“Your score is 11 out of 24. You have insufficient knowledge of the English language and of life in the UK to remain.” And so it was, last Thursday, that this crushing blow was delivered to me by an interactive quiz on the middle-class Zion that is the Guardian website, confirming that A) nothing good ever happens on a Thursday and B) that my entire heritage/nationality to date has been a fraud. Well, according to the UK citizenship test, the modern day ‘barometer for Britishness’, anyway.
Whilst I cannot proclaim to know much about the complexities of the immigration argument (my knowledge of the subject is level with that of crocheting and golf), I do remain dubious that someone’s ability to adjust accordingly into British society is judged by questions of school uniform, quangos and the proper decorum for trick-or- treating at Halloween
But this aside, I actually found myself oddly offended that my pseudo- Britishness was being called into question. The humiliation of a score lower than 50% still stings; it was like Year 9 Geography all over again (oxbow lakes were never my strong suit). While there may be a noticeable absence of flagpoles in my garden-cum-concrete driveway, I would like to think, if push came to shove, I could burst into the national anthem whilst whipping up a Victoria sponge any day. I may be a little short on the KateandWills memorabilia tea towels, but I do still own a Martine McCutcheon album on CD. I passive-aggressively elbow people who push in queues and really like fig rolls. If that isn’t bloody British then I don’t know what is?

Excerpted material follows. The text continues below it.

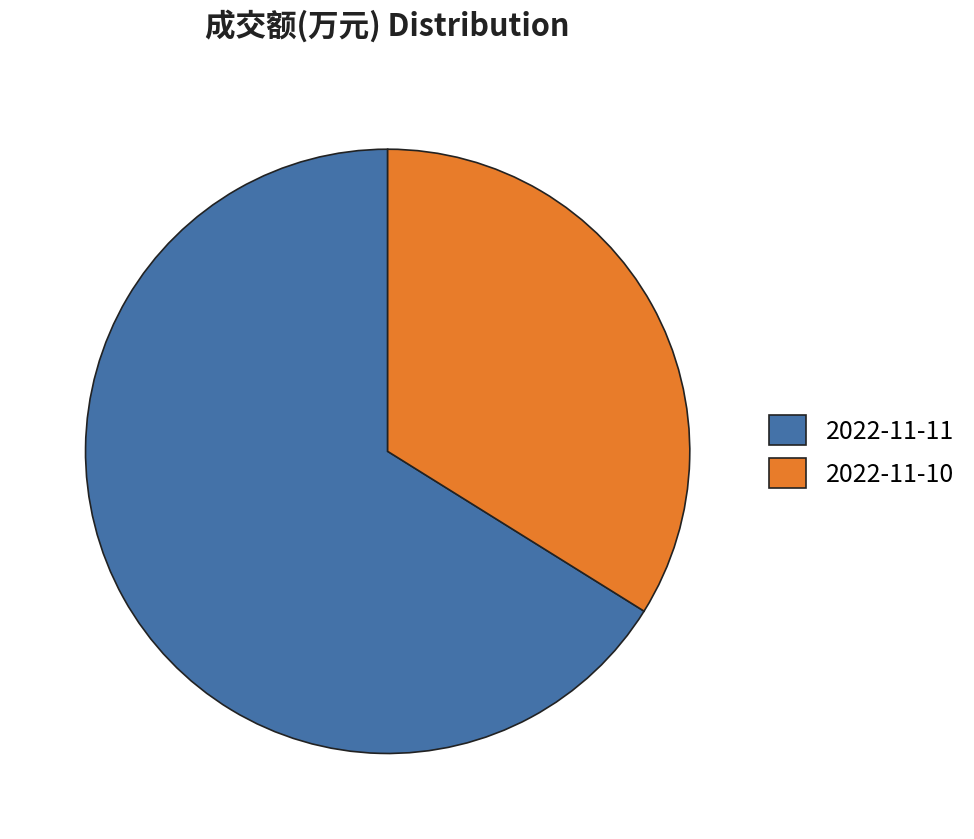

Do 2022-11-10 and 2022-11-11 together represent more than half of the pie?

Yes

Yet my saviour from something close to an existential crisis has come in the unlikely form of Steve from Norfolk. Upon stumbling on his alternative citizenship test, a place of solace for those who had experienced similar failures on the Guardian quiz, I found I was not alone. Suddenly my union jack bed sheets (admittedly, an accidental Argos purchase) no longer seemed like a fraud.
The first patriotically skewed question, “St. George is the patron saint of England, but was he A) A racist from Luton? or B) A Palestinian soldier?” had me right on the money. Now here was a real, albeit very politically incorrect, test of being British. And it only got better. Never have I felt closer to my heritage than when contemplating “which of these people is so integral to British politics they enter No. 10 through the back door? A) Simon Cowell B) Rupert Murdoch C) Lord Sugar. Similarly, I think most would find it hard to dispute that knowledge of whether Theresa May is A) Alarmingly, the Home Secretary B) A distant relation of Erwin Schrödinger or C) Secretly the Cat Bin Lady, is far more relevant to British life and sanity than memorising the timetable of training opportunities offered in local libraries.
Whilst it is sadly only a great and impossible dream that the Citizenship Test will ever include such gems as “Which of these countries will the UK illegally invade next?” (Yemen? Pakistan?) , I can be assured that at least in the dark and dubious corners of the world wide web, my British heritage still stands up to the spotlight. It is as the great Henry James once said “however British you may be, I am more British still.” A man after my own heart.